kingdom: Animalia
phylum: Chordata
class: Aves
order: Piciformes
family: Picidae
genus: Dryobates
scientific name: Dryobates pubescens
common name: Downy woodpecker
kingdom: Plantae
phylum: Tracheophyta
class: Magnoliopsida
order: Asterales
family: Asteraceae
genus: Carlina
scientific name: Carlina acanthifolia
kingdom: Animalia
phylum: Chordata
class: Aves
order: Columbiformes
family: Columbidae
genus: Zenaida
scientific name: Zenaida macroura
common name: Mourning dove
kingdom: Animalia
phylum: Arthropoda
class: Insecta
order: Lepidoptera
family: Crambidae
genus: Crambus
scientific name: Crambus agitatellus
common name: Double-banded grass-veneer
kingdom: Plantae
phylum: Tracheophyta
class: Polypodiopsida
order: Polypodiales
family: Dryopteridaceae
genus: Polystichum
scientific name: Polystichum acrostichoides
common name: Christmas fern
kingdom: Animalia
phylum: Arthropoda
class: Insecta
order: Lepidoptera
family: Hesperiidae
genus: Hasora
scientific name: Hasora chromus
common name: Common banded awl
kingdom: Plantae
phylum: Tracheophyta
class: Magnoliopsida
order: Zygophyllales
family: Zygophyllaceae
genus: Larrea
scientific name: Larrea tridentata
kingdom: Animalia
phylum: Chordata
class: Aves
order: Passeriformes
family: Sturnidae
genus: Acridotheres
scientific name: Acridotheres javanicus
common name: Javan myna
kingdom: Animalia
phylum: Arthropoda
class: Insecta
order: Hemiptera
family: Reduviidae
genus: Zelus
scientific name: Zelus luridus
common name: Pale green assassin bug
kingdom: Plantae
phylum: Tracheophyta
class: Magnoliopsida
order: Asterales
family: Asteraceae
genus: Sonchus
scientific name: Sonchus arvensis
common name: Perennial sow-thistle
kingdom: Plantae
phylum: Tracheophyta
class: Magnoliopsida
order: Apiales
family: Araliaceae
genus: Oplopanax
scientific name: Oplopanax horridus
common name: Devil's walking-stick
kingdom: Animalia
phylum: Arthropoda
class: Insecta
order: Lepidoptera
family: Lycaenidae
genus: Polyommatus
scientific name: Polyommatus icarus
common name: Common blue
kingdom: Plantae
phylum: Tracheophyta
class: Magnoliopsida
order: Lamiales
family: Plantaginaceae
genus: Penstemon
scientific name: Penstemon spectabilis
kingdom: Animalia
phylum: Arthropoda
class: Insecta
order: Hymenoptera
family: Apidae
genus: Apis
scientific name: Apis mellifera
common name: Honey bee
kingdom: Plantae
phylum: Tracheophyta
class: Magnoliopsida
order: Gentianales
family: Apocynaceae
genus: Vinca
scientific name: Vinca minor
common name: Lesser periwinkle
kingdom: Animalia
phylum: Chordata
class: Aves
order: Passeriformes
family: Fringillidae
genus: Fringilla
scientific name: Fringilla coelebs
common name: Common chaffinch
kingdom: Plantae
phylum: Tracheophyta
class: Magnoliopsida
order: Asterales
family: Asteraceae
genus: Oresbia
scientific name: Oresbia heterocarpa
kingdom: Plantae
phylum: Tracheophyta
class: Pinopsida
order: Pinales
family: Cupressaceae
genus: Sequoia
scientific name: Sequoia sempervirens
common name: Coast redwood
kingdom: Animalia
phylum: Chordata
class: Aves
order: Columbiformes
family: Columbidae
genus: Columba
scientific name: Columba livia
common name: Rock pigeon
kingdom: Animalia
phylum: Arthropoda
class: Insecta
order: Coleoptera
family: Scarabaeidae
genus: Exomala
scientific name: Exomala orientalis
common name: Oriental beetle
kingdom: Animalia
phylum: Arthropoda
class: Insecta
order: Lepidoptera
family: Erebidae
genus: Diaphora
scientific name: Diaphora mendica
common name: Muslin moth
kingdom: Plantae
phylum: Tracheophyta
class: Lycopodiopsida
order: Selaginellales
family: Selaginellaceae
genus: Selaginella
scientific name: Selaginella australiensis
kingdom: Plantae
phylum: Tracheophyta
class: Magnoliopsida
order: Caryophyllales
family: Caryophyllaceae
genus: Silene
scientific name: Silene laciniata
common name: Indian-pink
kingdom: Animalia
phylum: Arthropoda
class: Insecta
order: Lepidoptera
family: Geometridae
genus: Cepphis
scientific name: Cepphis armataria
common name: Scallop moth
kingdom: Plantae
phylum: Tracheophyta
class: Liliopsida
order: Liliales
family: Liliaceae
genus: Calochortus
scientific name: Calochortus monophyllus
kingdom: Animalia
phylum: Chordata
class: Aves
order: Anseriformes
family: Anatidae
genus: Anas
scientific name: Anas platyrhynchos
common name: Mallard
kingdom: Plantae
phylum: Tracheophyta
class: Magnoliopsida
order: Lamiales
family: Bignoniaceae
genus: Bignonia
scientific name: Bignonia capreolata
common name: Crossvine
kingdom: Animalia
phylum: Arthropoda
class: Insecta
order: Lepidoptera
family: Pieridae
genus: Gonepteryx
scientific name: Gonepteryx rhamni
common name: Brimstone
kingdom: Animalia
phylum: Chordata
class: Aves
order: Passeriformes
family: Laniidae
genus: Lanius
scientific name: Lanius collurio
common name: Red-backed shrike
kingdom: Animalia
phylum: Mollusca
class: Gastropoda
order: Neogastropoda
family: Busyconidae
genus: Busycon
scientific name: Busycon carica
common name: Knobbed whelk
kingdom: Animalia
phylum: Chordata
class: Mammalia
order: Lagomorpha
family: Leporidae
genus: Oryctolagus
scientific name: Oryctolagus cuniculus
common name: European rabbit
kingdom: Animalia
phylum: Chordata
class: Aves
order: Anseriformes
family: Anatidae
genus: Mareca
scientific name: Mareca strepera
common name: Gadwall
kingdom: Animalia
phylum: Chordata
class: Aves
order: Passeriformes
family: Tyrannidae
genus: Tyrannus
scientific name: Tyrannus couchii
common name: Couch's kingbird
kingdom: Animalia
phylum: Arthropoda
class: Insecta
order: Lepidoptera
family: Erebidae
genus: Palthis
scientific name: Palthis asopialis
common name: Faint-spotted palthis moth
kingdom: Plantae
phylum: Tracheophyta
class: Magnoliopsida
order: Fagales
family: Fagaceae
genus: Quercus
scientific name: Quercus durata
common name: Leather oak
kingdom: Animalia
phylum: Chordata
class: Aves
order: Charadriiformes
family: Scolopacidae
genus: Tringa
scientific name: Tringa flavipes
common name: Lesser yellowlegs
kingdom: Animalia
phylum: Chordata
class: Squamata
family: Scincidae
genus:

Directions for this task ▸
Copy the material again, switching each "common name" to "everyday name" and leaving everything else unchanged.

Correct result ▸
kingdom: Animalia
phylum: Chordata
class: Aves
order: Piciformes
family: Picidae
genus: Dryobates
scientific name: Dryobates pubescens
everyday name: Downy woodpecker
kingdom: Plantae
phylum: Tracheophyta
class: Magnoliopsida
order: Asterales
family: Asteraceae
genus: Carlina
scientific name: Carlina acanthifolia
kingdom: Animalia
phylum: Chordata
class: Aves
order: Columbiformes
family: Columbidae
genus: Zenaida
scientific name: Zenaida macroura
everyday name: Mourning dove
kingdom: Animalia
phylum: Arthropoda
class: Insecta
order: Lepidoptera
family: Crambidae
genus: Crambus
scientific name: Crambus agitatellus
everyday name: Double-banded grass-veneer
kingdom: Plantae
phylum: Tracheophyta
class: Polypodiopsida
order: Polypodiales
family: Dryopteridaceae
genus: Polystichum
scientific name: Polystichum acrostichoides
everyday name: Christmas fern
kingdom: Animalia
phylum: Arthropoda
class: Insecta
order: Lepidoptera
family: Hesperiidae
genus: Hasora
scientific name: Hasora chromus
everyday name: Common banded awl
kingdom: Plantae
phylum: Tracheophyta
class: Magnoliopsida
order: Zygophyllales
family: Zygophyllaceae
genus: Larrea
scientific name: Larrea tridentata
kingdom: Animalia
phylum: Chordata
class: Aves
order: Passeriformes
family: Sturnidae
genus: Acridotheres
scientific name: Acridotheres javanicus
everyday name: Javan myna
kingdom: Animalia
phylum: Arthropoda
class: Insecta
order: Hemiptera
family: Reduviidae
genus: Zelus
scientific name: Zelus luridus
everyday name: Pale green assassin bug
kingdom: Plantae
phylum: Tracheophyta
class: Magnoliopsida
order: Asterales
family: Asteraceae
genus: Sonchus
scientific name: Sonchus arvensis
everyday name: Perennial sow-thistle
kingdom: Plantae
phylum: Tracheophyta
class: Magnoliopsida
order: Apiales
family: Araliaceae
genus: Oplopanax
scientific name: Oplopanax horridus
everyday name: Devil's walking-stick
kingdom: Animalia
phylum: Arthropoda
class: Insecta
order: Lepidoptera
family: Lycaenidae
genus: Polyommatus
scientific name: Polyommatus icarus
everyday name: Common blue
kingdom: Plantae
phylum: Tracheophyta
class: Magnoliopsida
order: Lamiales
family: Plantaginaceae
genus: Penstemon
scientific name: Penstemon spectabilis
kingdom: Animalia
phylum: Arthropoda
class: Insecta
order: Hymenoptera
family: Apidae
genus: Apis
scientific name: Apis mellifera
everyday name: Honey bee
kingdom: Plantae
phylum: Tracheophyta
class: Magnoliopsida
order: Gentianales
family: Apocynaceae
genus: Vinca
scientific name: Vinca minor
everyday name: Lesser periwinkle
kingdom: Animalia
phylum: Chordata
class: Aves
order: Passeriformes
family: Fringillidae
genus: Fringilla
scientific name: Fringilla coelebs
everyday name: Common chaffinch
kingdom: Plantae
phylum: Tracheophyta
class: Magnoliopsida
order: Asterales
family: Asteraceae
genus: Oresbia
scientific name: Oresbia heterocarpa
kingdom: Plantae
phylum: Tracheophyta
class: Pinopsida
order: Pinales
family: Cupressaceae
genus: Sequoia
scientific name: Sequoia sempervirens
everyday name: Coast redwood
kingdom: Animalia
phylum: Chordata
class: Aves
order: Columbiformes
family: Columbidae
genus: Columba
scientific name: Columba livia
everyday name: Rock pigeon
kingdom: Animalia
phylum: Arthropoda
class: Insecta
order: Coleoptera
family: Scarabaeidae
genus: Exomala
scientific name: Exomala orientalis
everyday name: Oriental beetle
kingdom: Animalia
phylum: Arthropoda
class: Insecta
order: Lepidoptera
family: Erebidae
genus: Diaphora
scientific name: Diaphora mendica
everyday name: Muslin moth
kingdom: Plantae
phylum: Tracheophyta
class: Lycopodiopsida
order: Selaginellales
family: Selaginellaceae
genus: Selaginella
scientific name: Selaginella australiensis
kingdom: Plantae
phylum: Tracheophyta
class: Magnoliopsida
order: Caryophyllales
family: Caryophyllaceae
genus: Silene
scientific name: Silene laciniata
everyday name: Indian-pink
kingdom: Animalia
phylum: Arthropoda
class: Insecta
order: Lepidoptera
family: Geometridae
genus: Cepphis
scientific name: Cepphis armataria
everyday name: Scallop moth
kingdom: Plantae
phylum: Tracheophyta
class: Liliopsida
order: Liliales
family: Liliaceae
genus: Calochortus
scientific name: Calochortus monophyllus
kingdom: Animalia
phylum: Chordata
class: Aves
order: Anseriformes
family: Anatidae
genus: Anas
scientific name: Anas platyrhynchos
everyday name: Mallard
kingdom: Plantae
phylum: Tracheophyta
class: Magnoliopsida
order: Lamiales
family: Bignoniaceae
genus: Bignonia
scientific name: Bignonia capreolata
everyday name: Crossvine
kingdom: Animalia
phylum: Arthropoda
class: Insecta
order: Lepidoptera
family: Pieridae
genus: Gonepteryx
scientific name: Gonepteryx rhamni
everyday name: Brimstone
kingdom: Animalia
phylum: Chordata
class: Aves
order: Passeriformes
family: Laniidae
genus: Lanius
scientific name: Lanius collurio
everyday name: Red-backed shrike
kingdom: Animalia
phylum: Mollusca
class: Gastropoda
order: Neogastropoda
family: Busyconidae
genus: Busycon
scientific name: Busycon carica
everyday name: Knobbed whelk
kingdom: Animalia
phylum: Chordata
class: Mammalia
order: Lagomorpha
family: Leporidae
genus: Oryctolagus
scientific name: Oryctolagus cuniculus
everyday name: European rabbit
kingdom: Animalia
phylum: Chordata
class: Aves
order: Anseriformes
family: Anatidae
genus: Mareca
scientific name: Mareca strepera
everyday name: Gadwall
kingdom: Animalia
phylum: Chordata
class: Aves
order: Passeriformes
family: Tyrannidae
genus: Tyrannus
scientific name: Tyrannus couchii
everyday name: Couch's kingbird
kingdom: Animalia
phylum: Arthropoda
class: Insecta
order: Lepidoptera
family: Erebidae
genus: Palthis
scientific name: Palthis asopialis
everyday name: Faint-spotted palthis moth
kingdom: Plantae
phylum: Tracheophyta
class: Magnoliopsida
order: Fagales
family: Fagaceae
genus: Quercus
scientific name: Quercus durata
everyday name: Leather oak
kingdom: Animalia
phylum: Chordata
class: Aves
order: Charadriiformes
family: Scolopacidae
genus: Tringa
scientific name: Tringa flavipes
everyday name: Lesser yellowlegs
kingdom: Animalia
phylum: Chordata
class: Squamata
family: Scincidae
genus:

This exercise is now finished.